07 Jan Extending Opportunties
Anne Woodin finds that her son’s ability to read creates good challenges for him, and difficult ones for her.
When you are pregnant, you don’t think about actually having the baby for the first couple of months. During the last couple of months, it is all you can think about. Then the baby arrives – and you don’t know what to do with it. For years all you have thought about is yourself and your own wellbeing, and now you have someone else to think about. You chronicle all of the firsts: the first time he crawled, the first time he walked, the first time he climbed up a ladder. He is special, unique and precious. You fall all over yourself to make him laugh.
And then you send him to school. All those years you have nurtured his independence, and now he is forced to conform. My son took to school like a duck to water. He was happy, he made friends and he played. It lasted one term, then the novelty wore off. It became mundane, repetitive and authoritarian. There was no challenge. He was bored.
It was then that he started challenging himself. He would read the sign outside the school and all the street and suburb names. He started pointing out that I couldn’t park in the Australia Post Only bay, and that I could only park in a particular spot for 10 minutes.
I rejoiced – my son could read! I rushed to the teacher and told her the good news.
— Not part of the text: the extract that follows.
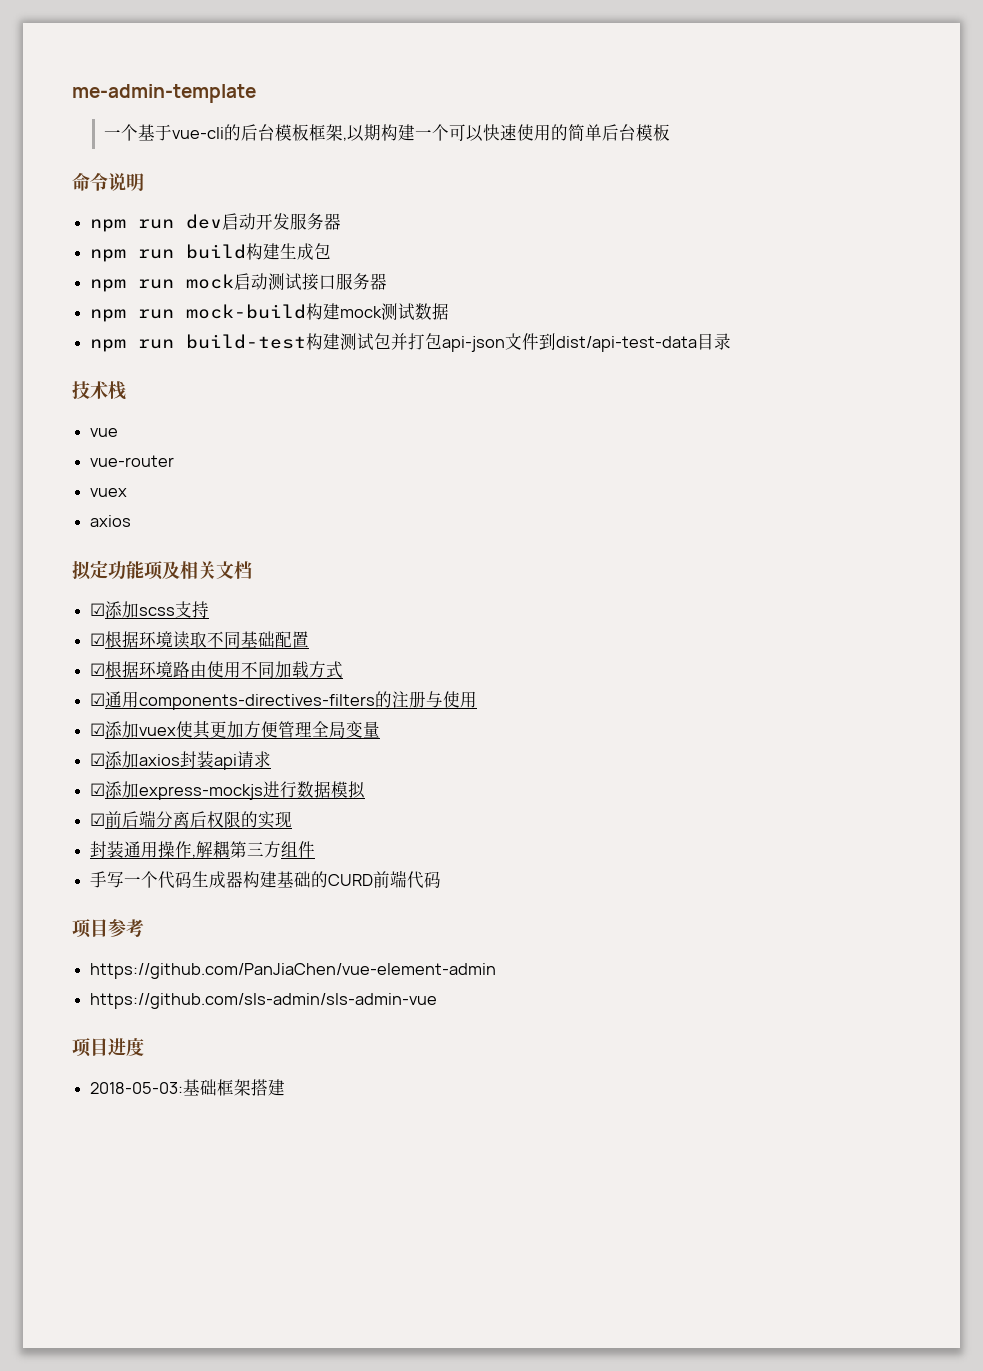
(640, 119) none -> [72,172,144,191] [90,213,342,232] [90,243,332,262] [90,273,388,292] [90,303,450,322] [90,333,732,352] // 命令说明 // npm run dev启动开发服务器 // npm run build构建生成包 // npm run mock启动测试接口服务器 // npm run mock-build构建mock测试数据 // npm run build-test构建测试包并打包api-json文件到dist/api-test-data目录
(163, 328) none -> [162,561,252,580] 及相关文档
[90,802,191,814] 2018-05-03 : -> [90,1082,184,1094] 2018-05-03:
That was my first mistake. She said it was repetition, that there was no way he would be able to read. I was determined to prove her wrong, so I got out a book and asked him to read as much as he could, and he did. He flew through the words.
One particular Friday I went to pick him up from school and he raced out to meet me, beaming. He pointed to his chest and there it was. A sticker with a bright red glittery star. His teacher explained that they had sat the children down and asked them to prove how smart they were. My son stood up. She presented the Magic 100 words. He read them all with relative ease. She presented the next Magic 100 words. He read them all. Finally, she acknowledged that he could read and, more importantly, that something could be done about it.
He was to be moved up to Year 1, or to use the vernacular, ‘extended’ or ‘enriched’, for a couple of mornings a week. These terms are not to be confused with ‘accelerating’, which is when your child skips a whole year. Extension, for me, was fraught with anxiety. Would he miss his friends and the friendships he had formed? What about his mental wellbeing?
Soon you realise you are isolated. You are suddenly cut o from other parents. A friend whose son is currently in Year 2 and has completed Year 3 mathematics said other parents think you are ‘up yourself’ if you discuss it. So you hide it, when the only thing you really want to do is tell everyone how amazing you believe he is.
Perhaps it is the Australian way – tall poppies and all that. I have thought of creating a support group for these parents, and have even come up with a name: ‘The Extenders’. Merchandising will be optional, but for those interested there is a secret handshake, a Grand Moose and a darkened hall where we meet to discuss our children.
Seriously though, the jury is still out as to whether my son’s ‘extended’ classes have worked. I do think the assessment process of children in similar situations needs to be more rigorous. There is a great deal of vested interest in the education of our children, and educators should be suitably qualified to assess, recognise and determine whether a child requires additional stimulation.
We cannot forget the person at the centre of the story, and that is my son. Once he was presented with the opportunity, he flourished. He has formed friendships with the children in the new class, and he is really enjoying the additional stimulation. And for me, that is all that counts.